First pictures from Kuwait this morning. I woke up from dreams of Kuwait, a wrecked but liberated Kuwait, to turn on the TV first thing, still scratchy-eyed, and see Bob McKeowen of CBS news filming live from the Fahaheel expressway and interviewing jubilent Kuwaitis who had finally come out, free, to welcome the Allies.

My dreams had been: one, of a view from the bedroom window of my Sha'ab flat down onto the street below, shiny black and slick with oil; the other, of a strange wrecked Kuwait, with stormy seas, as though the seas had torn up the coastline.

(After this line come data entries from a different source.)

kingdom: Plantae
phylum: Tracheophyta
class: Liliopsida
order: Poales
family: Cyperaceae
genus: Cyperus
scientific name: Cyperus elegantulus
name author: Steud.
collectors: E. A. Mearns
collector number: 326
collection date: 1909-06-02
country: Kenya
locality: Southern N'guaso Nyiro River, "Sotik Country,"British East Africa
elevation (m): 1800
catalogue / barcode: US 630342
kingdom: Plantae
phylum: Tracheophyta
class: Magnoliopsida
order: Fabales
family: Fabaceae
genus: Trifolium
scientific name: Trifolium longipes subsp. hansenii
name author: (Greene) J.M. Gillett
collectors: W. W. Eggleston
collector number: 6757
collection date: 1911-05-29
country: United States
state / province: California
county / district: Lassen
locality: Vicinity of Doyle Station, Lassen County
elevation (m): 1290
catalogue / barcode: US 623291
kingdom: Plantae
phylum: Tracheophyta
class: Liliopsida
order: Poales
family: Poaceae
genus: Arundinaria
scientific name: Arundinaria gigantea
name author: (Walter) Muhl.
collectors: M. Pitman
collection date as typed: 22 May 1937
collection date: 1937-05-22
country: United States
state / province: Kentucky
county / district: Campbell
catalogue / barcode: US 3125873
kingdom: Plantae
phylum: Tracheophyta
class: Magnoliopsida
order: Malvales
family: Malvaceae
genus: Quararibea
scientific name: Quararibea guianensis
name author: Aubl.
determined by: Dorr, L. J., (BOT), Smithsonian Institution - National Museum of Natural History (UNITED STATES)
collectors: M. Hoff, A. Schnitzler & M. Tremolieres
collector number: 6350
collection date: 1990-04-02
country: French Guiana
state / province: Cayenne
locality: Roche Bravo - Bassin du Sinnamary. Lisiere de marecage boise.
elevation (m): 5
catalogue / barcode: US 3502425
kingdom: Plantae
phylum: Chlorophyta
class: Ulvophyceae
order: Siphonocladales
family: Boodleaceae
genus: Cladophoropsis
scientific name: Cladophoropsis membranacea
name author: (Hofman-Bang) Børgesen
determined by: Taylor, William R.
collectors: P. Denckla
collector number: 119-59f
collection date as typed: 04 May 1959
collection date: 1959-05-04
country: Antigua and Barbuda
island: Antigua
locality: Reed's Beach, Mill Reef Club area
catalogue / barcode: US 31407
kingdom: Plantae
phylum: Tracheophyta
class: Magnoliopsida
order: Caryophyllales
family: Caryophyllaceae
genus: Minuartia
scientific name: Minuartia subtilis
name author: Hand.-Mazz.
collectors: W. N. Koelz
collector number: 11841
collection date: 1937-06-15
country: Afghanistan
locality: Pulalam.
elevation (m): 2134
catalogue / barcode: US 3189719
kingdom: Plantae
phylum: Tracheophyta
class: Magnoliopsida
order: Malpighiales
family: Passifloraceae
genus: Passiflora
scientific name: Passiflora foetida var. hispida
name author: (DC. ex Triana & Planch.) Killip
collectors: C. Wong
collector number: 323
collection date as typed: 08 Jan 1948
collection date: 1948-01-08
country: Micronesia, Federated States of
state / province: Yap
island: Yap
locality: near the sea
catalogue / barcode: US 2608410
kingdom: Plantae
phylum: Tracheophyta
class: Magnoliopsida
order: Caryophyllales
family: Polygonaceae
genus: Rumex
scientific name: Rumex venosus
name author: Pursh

Funny: the rain over Baghdad is turning that city black and oily as it washes down some of the tons of ozone-destroying oily smoke from the estimated 500 well fires set by Saddam. Also, a night view of someplace in Kuwait, someplace familiar-maybe Salmiya-taken by news crews as they entered last night presumably, showed the sidewalk looking black and oily. Were my dreams premonitions? Throughout the war I dreamed of violence and the night of Kuwait's liberation I dreamed that it is free.

How strange to see the familiar sights of Kuwait on American TV. I saw the waterfront by the American Embassy, that pier I passed every day going to work. Later, an interview with the Kuwait Towers in the background. And of course on the expressway bridges, those goofy cheerful paintings of huge sea waves and palm branches.

Tonight I heard the Kuwait National Anthem on TV here in America. I never thought that would happen-never foresaw that. And some Kuwaitis sang "Watani Kuwait dadadadada, Majdi!"
Al humdulailah!


A while ago, before the start of the ground war, I had an unusual dream. Kathleen and I were running from Iraqi soldiers and ran up the stairs of a building similar to my apartment building in Sha'ab. On the roof, the Iraqis trapped us and we knew we were doomed. A soldier put a gun to my head and shot. I felt the bullet go under my skull and into my brain, as if in slow motion. I felt it, although it didn't hurt. And then, in the dream, I began to die. I faded out.

I don't know what woke me up, but I've never had a dream before in which I actually died.